Type | Average (ms) |
---|---|
EyesGaze | 12.8 |
Emotions | 48.9 |
Attributes | 129.57 |
Quality | 3.98 |
Warper | 10.54 |
Overlap | 9.76 |
PPE | 30.43 |
Glasses | 10.71 |
Mouth | 38.38 |
LivenessFlyingFaces | 41.59 |
LivenessRGBMEstimator | 169.7 |
LivenessFPR | 201.0 |
"Jetson Nano GPU. Extractor performance"
Type | Model | Batch Size | Average (ms) |
---|---|---|---|
Extractor | 58 | 1 | 442.35 |
Extractor | 58 | 4 | 403.95 |
Extractor | 59 | 1 | 428.35 |
Extractor | 59 | 4 | 411.47 |
Extractor | 102 | 1 | 26.17 |
Extractor | 102 | 4 | 9.9 |
Extractor | 103 | 1 | 254.11 |
Extractor | 103 | 4 | 215.07 |
Extractor | 104 | 1 | 39.97 |
Extractor | 104 | 4 | 31.63 |
Descriptor size#
Table below shows size of serialized face descriptors to estimate memory requirements.
"Descriptor size"
Face descriptor version | Data size (bytes) | Metadata size (bytes) | Total size |
---|---|---|---|
CNN 54 | 512 | 8 | 520 |
CNN 56 | 512 | 8 | 520 |
CNN 57 | 512 | 8 | 520 |
CNN 58 | 512 | 8 | 520 |
CNN 59 | 512 | 8 | 520 |
Table below shows size of serialized human descriptors to estimate memory requirements. Human descriptors are used only for reidentification tasks.
"Human descriptor size (used only for reidentification tasks)"
Human descriptor version | Data size (bytes) | Metadata size (bytes) | Total size |
---|---|---|---|
CNN 102 | 2048 | 8 | 2056 |
CNN 103 | 2048 | 8 | 2056 |
CNN 104 | 2048 | 8 | 2056 |
Metadata includes signature and version information that may be omitted during serialization if the NoSignature flag is specified.
When estimating individual descriptor size in memory or serialization storage requirements with default options, consider using values from the "Total size" column.

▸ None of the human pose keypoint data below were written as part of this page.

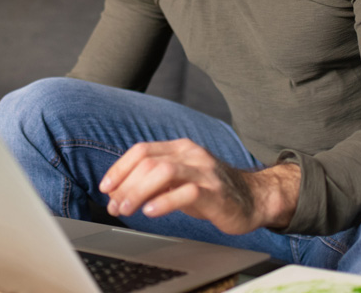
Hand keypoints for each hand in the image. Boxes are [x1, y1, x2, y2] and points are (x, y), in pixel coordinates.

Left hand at [98, 139, 299, 234]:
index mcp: (180, 148)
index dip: (120, 168)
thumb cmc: (212, 191)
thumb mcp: (180, 180)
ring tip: (126, 209)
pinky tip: (151, 211)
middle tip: (114, 205)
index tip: (106, 188)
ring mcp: (204, 172)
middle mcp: (191, 155)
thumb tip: (119, 192)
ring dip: (138, 191)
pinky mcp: (215, 192)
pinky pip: (186, 193)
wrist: (254, 199)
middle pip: (149, 161)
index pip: (142, 150)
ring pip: (164, 172)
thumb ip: (155, 180)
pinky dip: (164, 202)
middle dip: (125, 184)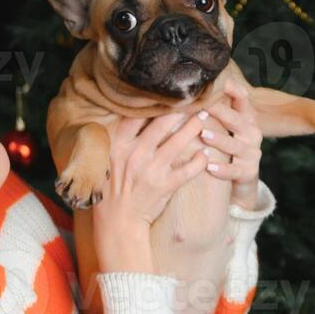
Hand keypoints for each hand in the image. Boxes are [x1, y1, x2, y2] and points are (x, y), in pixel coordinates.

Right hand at [97, 111, 209, 227]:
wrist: (118, 221)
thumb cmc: (112, 187)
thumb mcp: (107, 159)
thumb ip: (120, 138)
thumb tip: (135, 113)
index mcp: (118, 144)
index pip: (137, 115)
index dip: (155, 101)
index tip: (169, 92)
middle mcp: (134, 154)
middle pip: (162, 124)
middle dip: (181, 109)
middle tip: (195, 100)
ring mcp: (150, 170)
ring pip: (178, 142)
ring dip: (194, 128)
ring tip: (205, 118)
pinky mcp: (164, 186)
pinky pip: (188, 170)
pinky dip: (200, 161)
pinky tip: (206, 153)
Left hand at [198, 78, 262, 206]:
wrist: (243, 182)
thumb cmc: (229, 150)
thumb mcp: (228, 129)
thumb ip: (218, 111)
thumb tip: (194, 90)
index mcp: (247, 119)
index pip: (243, 99)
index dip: (232, 89)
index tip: (218, 80)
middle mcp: (252, 134)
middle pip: (236, 120)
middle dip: (219, 112)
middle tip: (201, 106)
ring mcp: (251, 154)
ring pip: (234, 145)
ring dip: (219, 139)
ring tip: (203, 135)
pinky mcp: (248, 172)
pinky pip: (234, 171)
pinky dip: (222, 170)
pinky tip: (209, 166)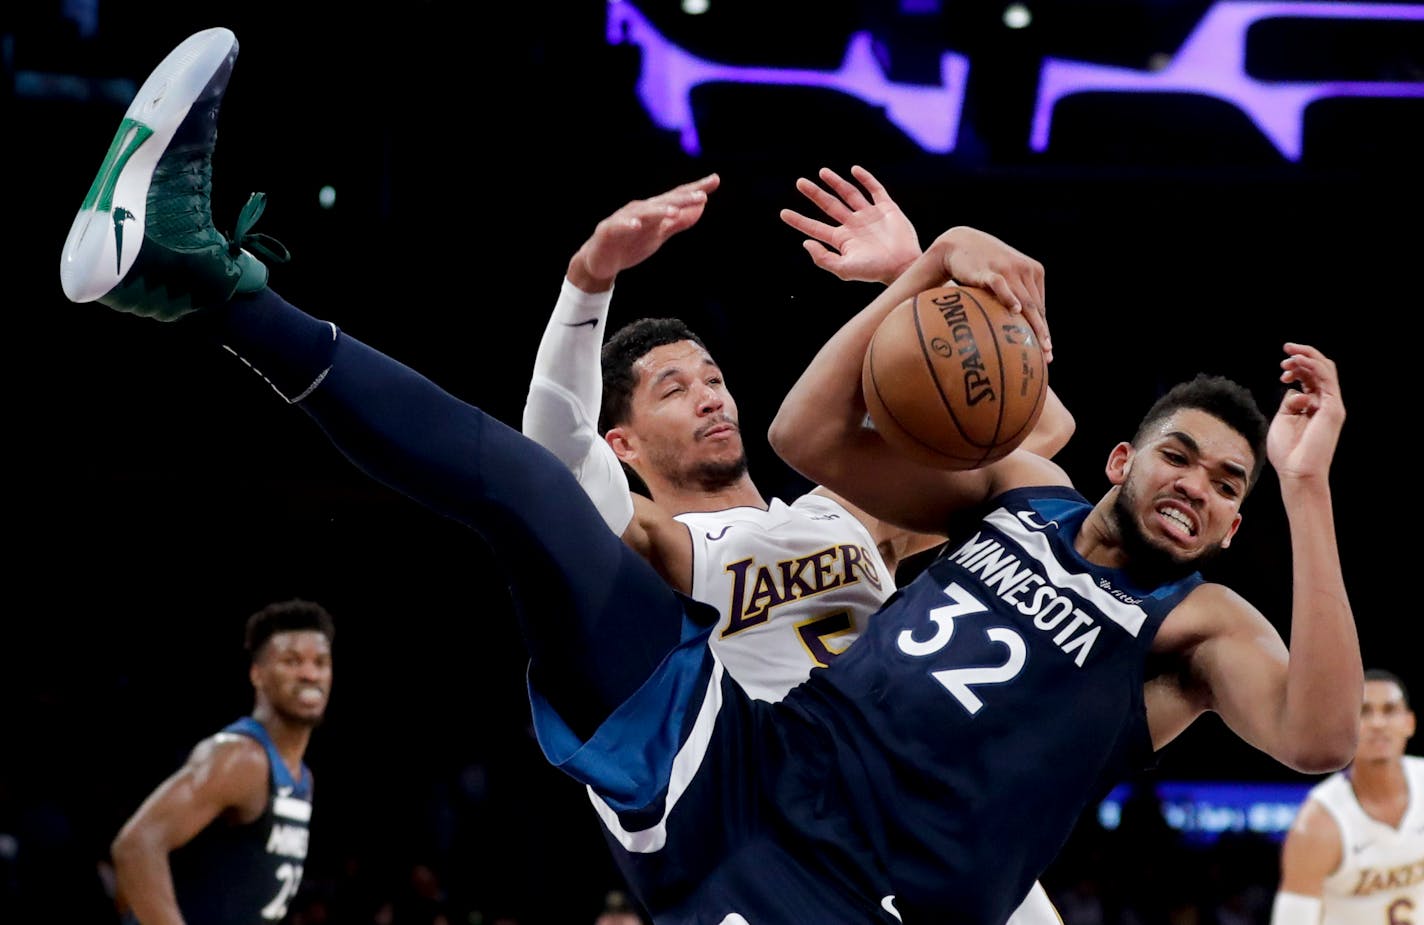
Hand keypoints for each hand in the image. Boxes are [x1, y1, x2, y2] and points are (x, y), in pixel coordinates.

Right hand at [569, 174, 720, 290]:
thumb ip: (679, 220)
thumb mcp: (660, 233)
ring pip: (643, 213)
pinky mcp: (608, 231)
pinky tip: (636, 225)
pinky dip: (627, 225)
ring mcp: (623, 220)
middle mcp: (640, 210)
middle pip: (664, 203)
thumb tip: (702, 206)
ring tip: (673, 211)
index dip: (695, 189)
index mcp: (653, 210)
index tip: (715, 180)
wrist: (600, 262)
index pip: (677, 197)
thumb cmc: (631, 244)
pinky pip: (618, 227)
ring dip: (658, 211)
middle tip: (701, 196)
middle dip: (682, 199)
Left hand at [780, 165, 920, 285]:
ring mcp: (869, 215)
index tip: (783, 213)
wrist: (902, 266)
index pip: (815, 227)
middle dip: (814, 194)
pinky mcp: (887, 209)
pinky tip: (854, 170)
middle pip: (829, 205)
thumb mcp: (844, 269)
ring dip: (836, 182)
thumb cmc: (874, 271)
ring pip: (849, 194)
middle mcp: (853, 225)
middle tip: (799, 183)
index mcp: (842, 240)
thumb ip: (823, 258)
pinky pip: (874, 190)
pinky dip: (865, 179)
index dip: (799, 220)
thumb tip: (805, 242)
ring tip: (822, 172)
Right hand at [933, 226, 1051, 362]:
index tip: (1047, 351)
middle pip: (1036, 307)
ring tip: (1035, 344)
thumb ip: (1015, 294)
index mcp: (1033, 271)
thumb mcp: (1004, 276)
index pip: (1040, 306)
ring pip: (1025, 301)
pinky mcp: (989, 270)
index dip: (1045, 329)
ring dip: (1032, 324)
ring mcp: (1008, 269)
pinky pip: (1001, 286)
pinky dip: (1009, 298)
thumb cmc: (981, 266)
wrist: (959, 243)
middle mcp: (1025, 269)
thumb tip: (1016, 327)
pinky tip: (1015, 310)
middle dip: (1042, 333)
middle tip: (1046, 354)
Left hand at [1269, 343, 1344, 481]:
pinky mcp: (1332, 409)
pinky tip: (1298, 361)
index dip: (1297, 368)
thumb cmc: (1287, 451)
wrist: (1297, 472)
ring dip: (1308, 357)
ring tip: (1290, 353)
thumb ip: (1290, 402)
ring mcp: (1331, 405)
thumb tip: (1295, 389)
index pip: (1311, 377)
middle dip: (1303, 355)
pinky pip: (1326, 380)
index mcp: (1313, 405)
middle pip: (1320, 369)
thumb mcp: (1284, 419)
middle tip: (1286, 349)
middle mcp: (1325, 403)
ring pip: (1326, 370)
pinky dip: (1313, 367)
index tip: (1282, 371)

When estimating memory requirements for descriptor batches, use values from the "Data size" column instead, since a descriptor batch does not duplicate metadata per descriptor and thus is more memory-efficient.
These numbers are for approximate computation only, since they do not include overhead like memory alignment for accelerated SIMD processing and the like.